EBOLA: LACK OF INFORMATION IS OUR ENEMY
It is not mere coincidence that there is an Ebola
epidemic in Liberia, Guinea and Sierra Leone. Actually, there are many other
crises ravaging those countries. I am dead certain before there was Ebola there
was insufficient hygiene. It is nearly certain there were inadequate healthcare
services. Worse of all there was a public waiting for disasters of all types to
attack but without the least skills and orientation to handle them.
In my part of the world, and no doubt in much of
Africa, the choice response for disaster is to raise alarm and run away. The
traditional war cry in the middle of the night is no longer a call for men to
gather and confront the enemy. It is a call for men to gather their possessions
and kin for the sole purpose of fleeing. There are reports of health workers
abandoning their posts and governments failing to respond in time. It does not
help that the three countries are recovering from war.
Certainly the three states
are probably the least prepared for this type of disaster.
However, it is the lack of preparedness among many
African communities that raises risk during disaster. Before there is
government or health-worker there is community. Our first line of defense is
the community. It is the individual on the precipice that is our best hope. How
they respond to extraordinary circumstance pretty much determines how the rest
of us will fare. Perhaps Ebola is the worst thing to happen to poor African
communities. But their poverty is not- as the media are wont to show- material.
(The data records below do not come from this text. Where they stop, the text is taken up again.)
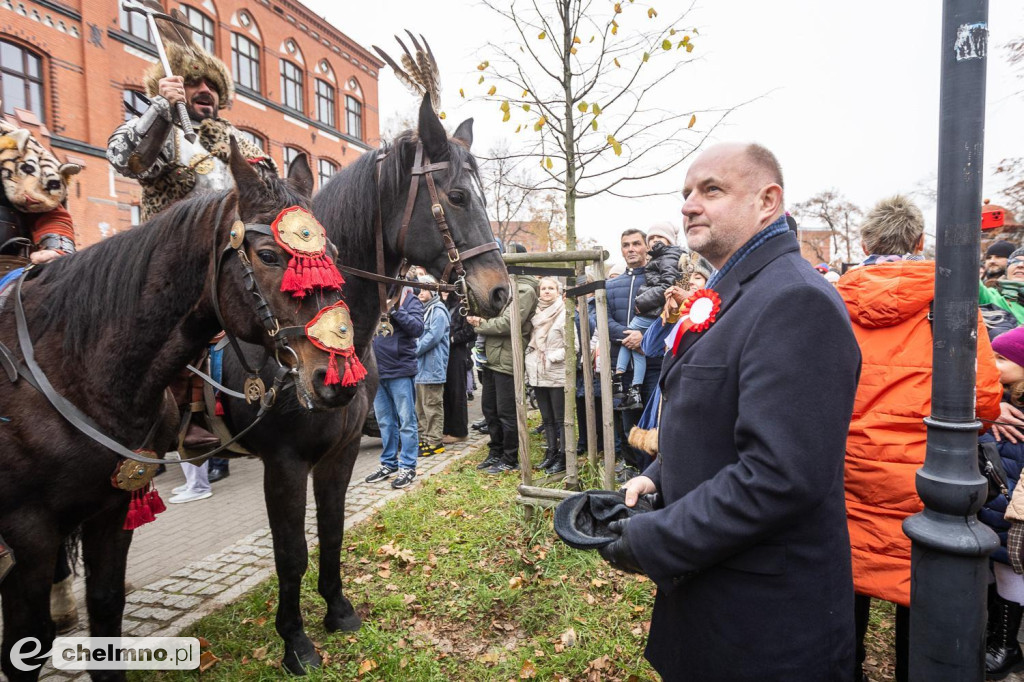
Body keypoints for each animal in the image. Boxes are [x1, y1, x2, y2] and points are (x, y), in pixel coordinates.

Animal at [0, 140, 364, 675]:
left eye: (335, 256)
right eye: (270, 255)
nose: (337, 378)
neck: (70, 364)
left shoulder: (110, 510)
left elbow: (105, 608)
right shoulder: (28, 527)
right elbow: (292, 550)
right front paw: (297, 644)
Our poverty is one of knowledge and information.
Firefighting: The typical response strategy to emergencies in Africa
An informed community is the best hope during
disease outbreaks. Our best hope is not fully equipped hospitals with highly
trained personnel. These can be parachuted in much like the fire engine with
sirens blazing. It is the safeguards already in place that will tame the fire
before the firemen get to the scene.
There have been reports of communities demanding
bodies of their loved ones to give them decent burials. Indeed there was much
debate on one online forum as to whether the prominent Sierra Leonean medic Dr
Sheik Khan-who died of Ebola- had received an appropriate burial. The truth is- in the face of
Ebola social norms and practices have to be varied radically. This is the
message communities must embrace.
Fifty years of independence and another fifty of
colonialism must have softened African hearts. Not too long ago leprosy
patients were abandoned in forests with just a few comforts as they awaited
certain death. The illness was believed to be a contagious curse. Today,
communities cannot make the hard decisions required to combat an even more
contagious illness. They hide victims and demand to perform religious rites on
bodies. I am not in any way suggesting we abandon victims. I am merely saying
we must act in the right way. The right way is the way of science.
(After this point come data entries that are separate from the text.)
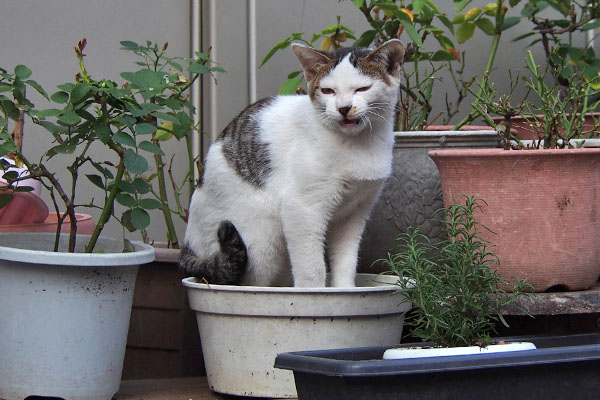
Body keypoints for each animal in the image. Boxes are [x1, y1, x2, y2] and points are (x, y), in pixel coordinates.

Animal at [178, 38, 404, 288]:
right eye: (328, 90)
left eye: (362, 88)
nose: (344, 108)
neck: (359, 145)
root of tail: (188, 242)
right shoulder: (302, 209)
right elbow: (312, 268)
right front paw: (314, 294)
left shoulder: (354, 214)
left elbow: (346, 261)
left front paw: (344, 289)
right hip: (263, 240)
True, the science with reference to treating Ebola
is still experimental. However, it should be honed into our communities through
regular training that we can minimize the risk of epidemics. Furthermore, we
can also minimize the scale of the epidemic through responsible action. Perhaps
the worst thing that ever happened to us is the orientation of our education
system towards wage employment only.
School does not prepare Africans for life in
Africa. It equips many of us with a lofty view of how things should be. Even in
a country where there is one doctor for every two hundred thousand, school does
not take time to teach basic first aid.
We are not given basic information on how to
assist in delivery even though many of us are born on the earthen floor of our
village huts. So when things go amiss it is up to ignorant witchdoctors or the
elderly birth attendant to chart the waters. That there is need to incorporate
these caregivers in training and reorientation has never been of much interest
to most African governments. They would probably be the whistleblowers urging
communities to respond correctly to public health disasters.
As it is we are all at risk. Modern transportation
means the disease can fly right across the continent in hours. Some countries
have responded by banning flights to the worst hit countries. Others have
banned overland crossing from the affected countries. I am yet to hear of one
country that has banned consumption of game meat even though this is the most
probable cause of the current outbreak.
Policing such a ban when we have not put in place
basic controls on the consumption and trade of game meat is impossible. Even as
we concentrate on human incubators of the illness infected bats and animals are
free to cross borders. Here again, our best defense is an informed public.